[SUPPLIED RECORDS Boundary: Start]
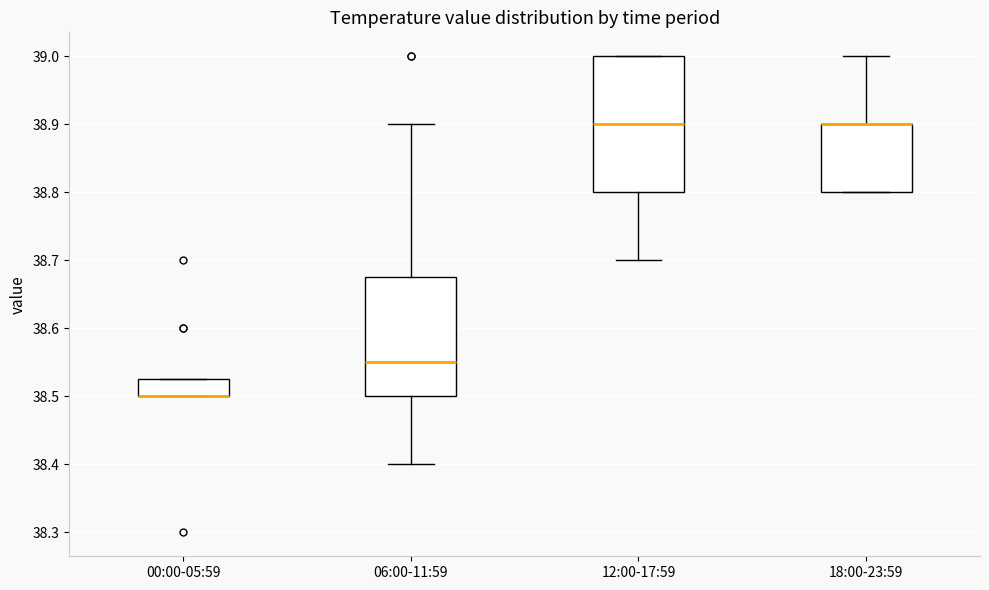

Reading left to right, transcribe this box plot: for each box, give where its median line is, the range the box spans, and where its two whiskers end, as read against the y-axis. The values are not printed on the chart, so give them approximately, as read against the axis.

00:00-05:59: median 38.50 (drawn on the box's lower edge), box 38.50 to 38.53, whiskers 38.50 to 38.53
06:00-11:59: median 38.55, box 38.50 to 38.68, whiskers 38.40 to 38.90
12:00-17:59: median 38.90, box 38.80 to 39.00, whiskers 38.70 to 39.00
18:00-23:59: median 38.90 (drawn on the box's upper edge), box 38.80 to 38.90, whiskers 38.80 to 39.00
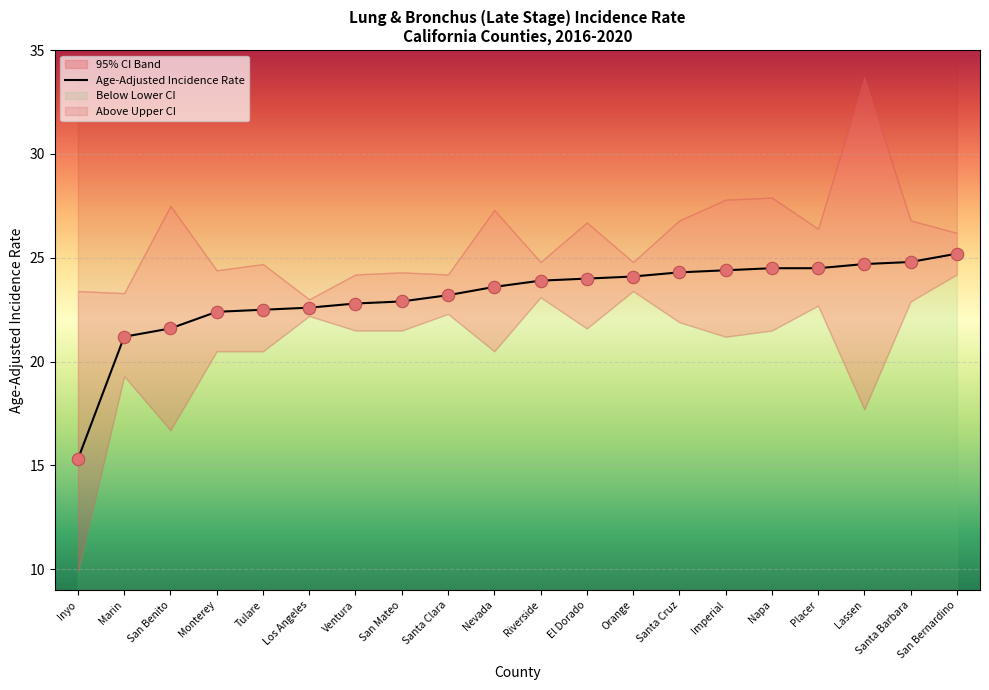

Which series has the largest total across all categories?

Upper 95% CI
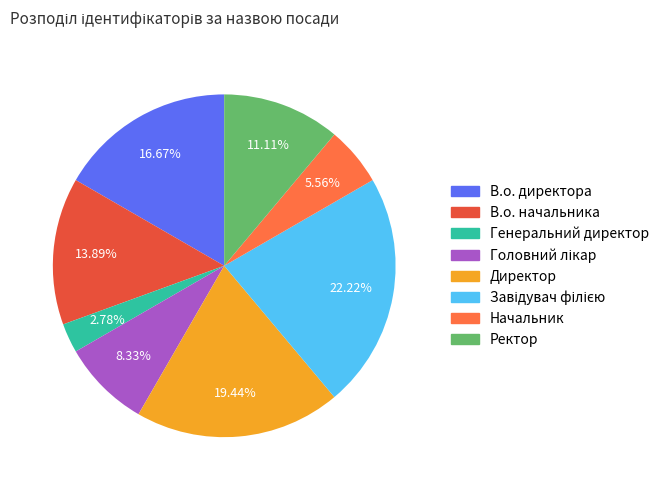

True or false: В.о. директора accounts for 17% of the total.

True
[SUPPLIED RECORDS Boundary: End]
§ ACTION ITEM
Can you reproduce every row above word for word, leaving out the pictures?

§ WORKED SOLUTION
Reading left to right, transcribe this box plot: for each box, give where its median line is, the range the box spans, and where its two whiskers end, as read against the y-axis. The values are not printed on the chart, so give them approximately, as read against the axis.

00:00-05:59: median 38.50 (drawn on the box's lower edge), box 38.50 to 38.53, whiskers 38.50 to 38.53
06:00-11:59: median 38.55, box 38.50 to 38.68, whiskers 38.40 to 38.90
12:00-17:59: median 38.90, box 38.80 to 39.00, whiskers 38.70 to 39.00
18:00-23:59: median 38.90 (drawn on the box's upper edge), box 38.80 to 38.90, whiskers 38.80 to 39.00

Which series has the largest total across all categories?

Upper 95% CI

True or false: В.о. директора accounts for 17% of the total.

True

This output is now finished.